Сlose-to-surface deposits of minerals impact the magnetic field driving compass needle off its natural course by 30 to 40 degrees
Photo ITAR-TASS
Photo ITAR-TASS

YEKATERINBURG, June 22 (Itar-Tass) —— The pilot of the An-2 airplane that has been missing in the Sverdlovsk region for over ten days might have lost direction because of natural anomalies in the Konzhakovsky Kamen area and made an emergency landing in the taiga, renown Arctic explorer Gennady Chechurin told Itar-Tass on Friday.

According to Chechurin, who has been engaged to help the rescuers as an expert, the plane’s pilot was not experienced enough to be able to orient in the area of Konzhak natural anomalies. Thus, close-to-surface deposits of minerals impact the magnetic field driving compass needle off its natural course by 30 to 40 degrees. Moreover, the sun here goes down in the northerly direction. The area is usually blanketed with clouds, which generate because of artesian springs and small lakes located at an altitude of more than 1,000 meters above sea level.

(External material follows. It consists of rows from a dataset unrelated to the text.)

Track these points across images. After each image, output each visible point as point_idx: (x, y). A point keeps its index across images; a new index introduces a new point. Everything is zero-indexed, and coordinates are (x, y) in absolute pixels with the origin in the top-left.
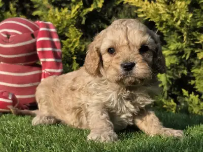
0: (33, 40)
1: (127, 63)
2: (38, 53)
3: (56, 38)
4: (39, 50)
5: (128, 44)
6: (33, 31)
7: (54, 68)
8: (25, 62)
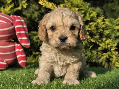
0: (13, 27)
1: (63, 37)
2: (17, 34)
3: (25, 25)
4: (17, 33)
5: (64, 25)
6: (12, 21)
7: (26, 43)
8: (7, 39)
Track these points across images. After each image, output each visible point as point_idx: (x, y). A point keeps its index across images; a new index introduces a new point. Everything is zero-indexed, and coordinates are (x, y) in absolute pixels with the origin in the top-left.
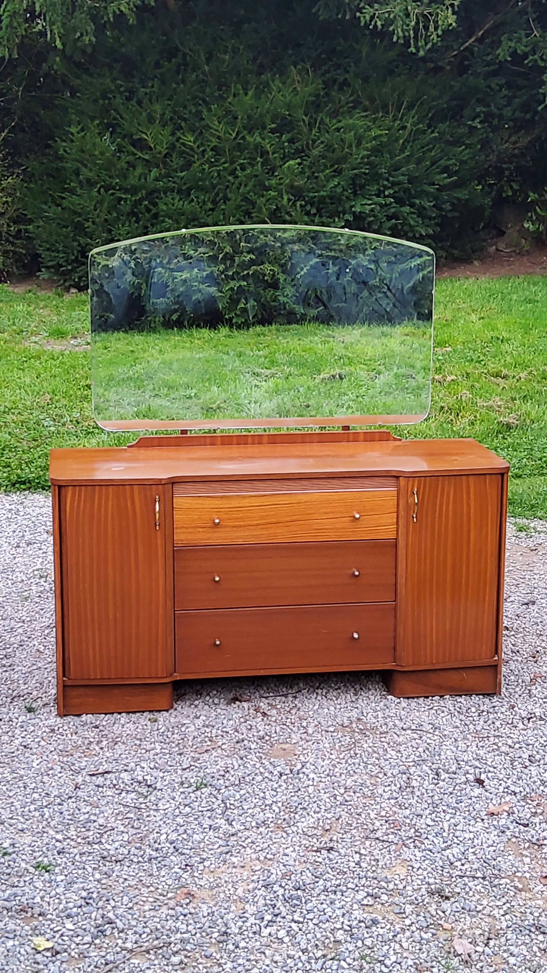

“Such magnetic anomalies are registered near the Denezhkin Kamen wildlife reserve. So, the plane might have got lost somewhere between these two natural anomalies,” he said. “Now we are trying to get an inside of what the pilot with a 30-year experience might have been guided in his actions. I am sure the experienced pilot made a safe landing. There are much berries and mushrooms in the taiga now, and the weather is rather warm. People can live in such conditions for several days. Let us hope for the better.”

Rescuers refute media allegations that the ill-fortune plane might have trespassed into a secret military base and was shot down.

“When military base radars detect an unidentified flying object in the air, missile defence systems in the area where such object is detected are activated but an order to open fire comes from the Russian defence ministry. We have no secret bases with such arsenal in the area where the plane was lost,” the press service of the Central military district told Itar-Tass.

According to preliminary data, in the evening on June 11, the plane’s pilot Khatib Kashapov, a native of the town of Orsk, Orenburg region, took off on crop-duster An-2 without permission. The plane belongs to Avi Zov, a company based in Chelyabinsk. There were the pilot and twelve passengers onboard. Among the plane’s passengers presumably are the chief of Serov’s traffic police, a traffic police officer, an officer of a private bodyguard company, a businessman, a salesman from a telecom shop, and others.

A criminal case was opened on charges of violations of air traffic safety and aircraft operation rules that resulted in the death through negligence of one or more people.